On motion of Senator KNOTTS, the amendment was withdrawn.
There being no further amendments, the question then was the second reading of the Bill.
Senator SHEHEEN spoke on the Bill.
Senator LEVENTIS spoke on the Bill.
There being no further amendments, the Bill was read the second time, passed and ordered to a third reading.

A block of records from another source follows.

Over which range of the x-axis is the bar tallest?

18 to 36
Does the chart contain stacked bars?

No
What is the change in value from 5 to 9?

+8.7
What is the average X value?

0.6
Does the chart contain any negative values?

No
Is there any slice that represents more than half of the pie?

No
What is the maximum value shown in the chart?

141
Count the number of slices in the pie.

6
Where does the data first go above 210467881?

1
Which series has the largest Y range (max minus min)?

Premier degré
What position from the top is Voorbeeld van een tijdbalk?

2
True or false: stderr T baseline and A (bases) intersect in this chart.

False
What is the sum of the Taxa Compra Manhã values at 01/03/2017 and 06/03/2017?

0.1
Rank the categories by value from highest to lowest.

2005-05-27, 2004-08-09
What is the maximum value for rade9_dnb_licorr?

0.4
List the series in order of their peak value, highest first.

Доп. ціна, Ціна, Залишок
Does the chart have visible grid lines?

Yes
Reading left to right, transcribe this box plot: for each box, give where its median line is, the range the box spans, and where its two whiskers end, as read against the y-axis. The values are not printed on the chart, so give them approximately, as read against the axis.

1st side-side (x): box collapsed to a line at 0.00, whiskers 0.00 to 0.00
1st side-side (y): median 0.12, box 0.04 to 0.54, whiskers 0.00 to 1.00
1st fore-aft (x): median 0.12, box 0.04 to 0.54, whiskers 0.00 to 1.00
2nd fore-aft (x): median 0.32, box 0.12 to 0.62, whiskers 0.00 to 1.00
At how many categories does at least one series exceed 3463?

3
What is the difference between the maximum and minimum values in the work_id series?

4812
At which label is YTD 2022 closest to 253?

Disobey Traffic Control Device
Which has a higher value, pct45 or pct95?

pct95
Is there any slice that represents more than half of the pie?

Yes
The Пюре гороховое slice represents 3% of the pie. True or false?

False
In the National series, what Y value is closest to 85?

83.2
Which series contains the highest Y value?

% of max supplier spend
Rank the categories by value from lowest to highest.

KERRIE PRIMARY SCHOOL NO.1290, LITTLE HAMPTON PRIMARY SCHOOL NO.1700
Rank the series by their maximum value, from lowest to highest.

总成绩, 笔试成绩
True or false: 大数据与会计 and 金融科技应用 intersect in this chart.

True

Having received a favorable report from the Dillon County Delegation, the following appointment was confirmed in open session:
Initial Appointment, Dillon County Board of Voter Registration, with term to commence March 15, 2006, and to expire March 15, 2008
Tessa R. Jackson, 332 Dixie Court, P. O. Box 525, Dillon, S.C. 29536 VICE Robert Abson
Having received a favorable report from the Horry County Delegation, the following appointment was confirmed in open session:
Reappointment, Myrtle Beach Air Force Base Redevelopment Authority, with term to commence June 30, 2006, and to expire June 30, 2010
Delegation:
Charles A. Stuart, 7878 Old Reaves Ferry Road, Conway, S.C. 29526
Having received a favorable report from the Richland County Delegation, the following appointments were confirmed in open session:
Reappointment, Richland County Board of Voter Registration, with term to commence March 15, 2006, and to expire March 15, 2008
At-Large:
Rebecca McDuffie Brown, 8 Crossland Lane, Columbia, S.C. 29223
Reappointment, Richland County Board of Voter Registration, with term to commence March 15, 2006, and to expire March 15, 2008
At-Large:
Elizabeth Cromer Epps, 2119 Dalloz Road, Columbia, S.C. 29204
Reappointment, Richland County Board of Voter Registration, with term to commence March 15, 2006, and to expire March 15, 2008
At-Large:
Deanne C. Jolly, 7421 Parkview Drive, Columbia, S.C. 29223
Reappointment, Richland County Board of Voter Registration, with term to commence March 15, 2006, and to expire March 15, 2008
At-Large:
Lillian A. McBride, 545 Trader Mill Road, Columbia, S.C. 29223
Initial Appointment, Richland County Board of Voter Registration, with term to commence March 15, 2006, and to expire March 15, 2008
At-Large:
Lenora D. McCarty, 4405 Ryan Avenue, Columbia, S.C. 29203 VICE Gloria Wilson
On motion of Senator VERDIN, with unanimous consent, the Senate stood adjourned out of respect to the memory of Mr. Patrick M. McNamara of Greenville, S.C., who lost his life in a motorcycle accident on April 28, 2006.
At 8:40 P.M., on motion of Senator LEATHERMAN, the Senate adjourned to meet tomorrow at 11:00 A.M. under the provisions of Rule 1 for the purpose of taking up local matters and uncontested matters which have previously received unanimous consent to be taken up.